Можно подумать, что Святославу Николаевичу повезло больше, чем остальным Рерихам. Он застал время, когда на его Родине узнали о заслугах Великой семьи, когда стал расти интерес к Живой Этике, начали появляться труды Рерихов без всяких цензурных трудностей и изъятий, ибо сама цензура в том виде, в котором она существовала, перестала быть. Но слава при жизни – достаточно противоречивое явление. Она бывает великодушной лишь к мертвым. К живым она нередко оказывается беспощадной, немилосердной и несправедливой. «Молитесь на ночь, чтобы вам вдруг не проснуться знаменитым», – писала Анна Ахматова.

Из живого человека трудно или просто невозможно сделать ангела или сочинить о нем красивый миф. Это мертвые все сносят, а живой может разрушить созданное о нем представление. И этого никогда живым не прощают. В этом был драматизм положения Святослава Николаевича. Его критиковали те, которые не знали толком ни его самого, ни обстоятельств его жизни. Они искажали его слова, неверно трактовали поступки, а временами просто клеветали, приписывая то, что ему было совершенно несвойственно. Они писали ему письма, ездили в Бангалор, стараясь убедить в неправильности каких-то действий, отрицали правомерность принятых им решений. И, даже давая интервью в газетах, стремились заставить его поступить так, как хочется им. Сказано: «нет пророка в своем отечестве», нет его и в нашем времени…

В беседах со мной он часто возвращался к родителям и старшему брату. Говорил о самом сокровенном, что несли они в себе. Вся семья представляла собой единое духовное явление, что встречается крайне редко в нашей обычной жизни. Он был неотъемлемой частью этой семьи, отражал в себе, как в ясном зеркале, каждого из остальных. Вся семья представляла собой уникальную голограмму, которую нельзя было, как и реальную голограмму, разбить на отдельные части. Каждая такая часть будет нести целостное изображение. Так и семья Рерихов, каждый из них нес в себе четверых – их задачи, их эволюционную миссию и их творчество.

Святослав Николаевич был последним, кто старался передать память и дать представление о них людям, с которыми встречался и которым доверял. Своего отца Николая Константиновича он называл художником жизни и вкладывал в эти слова самый высокий смысл. Будучи связан с Николаем Константиновичем тесными сыновними узами, он время от времени заставлял себя как бы отойти на какое-то расстояние от его царственной фигуры, чтобы оценить величие, которое тот нес в себе как человек, художник, ученый и мыслитель. И эта отстраненность рождала у Святослава Николаевича точные и яркие слова, определяющие суть Великого человека.
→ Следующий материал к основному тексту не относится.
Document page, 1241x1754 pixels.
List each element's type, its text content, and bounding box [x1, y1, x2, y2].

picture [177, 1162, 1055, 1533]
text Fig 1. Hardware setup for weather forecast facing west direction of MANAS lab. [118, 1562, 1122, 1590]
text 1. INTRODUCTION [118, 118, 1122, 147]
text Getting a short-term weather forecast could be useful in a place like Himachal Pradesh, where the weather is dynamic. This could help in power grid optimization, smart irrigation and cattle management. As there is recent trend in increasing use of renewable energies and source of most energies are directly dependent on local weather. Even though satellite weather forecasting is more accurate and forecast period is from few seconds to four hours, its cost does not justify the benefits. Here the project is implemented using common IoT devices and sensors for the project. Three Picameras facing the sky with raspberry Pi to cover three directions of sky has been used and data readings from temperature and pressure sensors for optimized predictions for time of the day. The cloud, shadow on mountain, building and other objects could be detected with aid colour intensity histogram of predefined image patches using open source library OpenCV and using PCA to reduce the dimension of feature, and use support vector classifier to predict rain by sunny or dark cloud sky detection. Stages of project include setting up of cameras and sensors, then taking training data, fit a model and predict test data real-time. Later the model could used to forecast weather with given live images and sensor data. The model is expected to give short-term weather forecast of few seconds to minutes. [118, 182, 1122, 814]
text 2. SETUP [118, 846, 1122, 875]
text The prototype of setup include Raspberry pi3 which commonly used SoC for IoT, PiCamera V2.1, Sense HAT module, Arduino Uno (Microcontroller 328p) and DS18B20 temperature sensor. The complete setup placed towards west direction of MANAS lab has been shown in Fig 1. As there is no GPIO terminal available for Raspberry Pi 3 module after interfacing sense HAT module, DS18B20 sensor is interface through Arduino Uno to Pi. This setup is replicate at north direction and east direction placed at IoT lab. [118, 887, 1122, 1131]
«Пройдет еще много лет, – писал он, – прежде чем всесторонне будет оценен вклад Николая Константиновича в сокровищницу культуры человечества и его глубокое провидение в будущее. Его книги заключают в себе самые замечательные мысли, объединяющие мечты и чаяния всех народов всех стран. Но все это еще дело будущего»[14]. И в этой оценке нет преувеличения. Действительно, и Николай Константинович, и вся семья Рерихов работали на Будущее, на будущую эволюцию, на те процессы, которые еще только формировались в глубинах Космоса, чтобы потом проявиться на орбите нового витка Космической эволюции.

Осмысливая общечеловеческое значение творчества отца, Святослав Николаевич отмечал одну его важную черту – тесную связь с Россией, подлинный его патриотизм и непреходящую любовь к Родине. Он не принимал мнения ряда русских художников и искусствоведов, особенно распространенного в 1980–1990-е годы, что русским художником можно считать Николая Константиновича только до поездки его в Индию. После этого он таковым не считался. Помню, в один из моих визитов в Бангалор Святослав Николаевич пригласил в загородное имение и там показал мне удивительные, прекрасные картины отца. Многих из них я еще не знала. Мы сидели в мастерской, и двое слуг бережно ставили на мольберт одну за другой картины Николая Константиновича, написанные в Индии. Мне до сих пор трудно забыть то потрясшее меня впечатление от этих произведений, их глубокой красоты, именно глубокой, – другого слова для нее не было, – от озаряющих красок, музыки света, которая звучала с каждого полотна.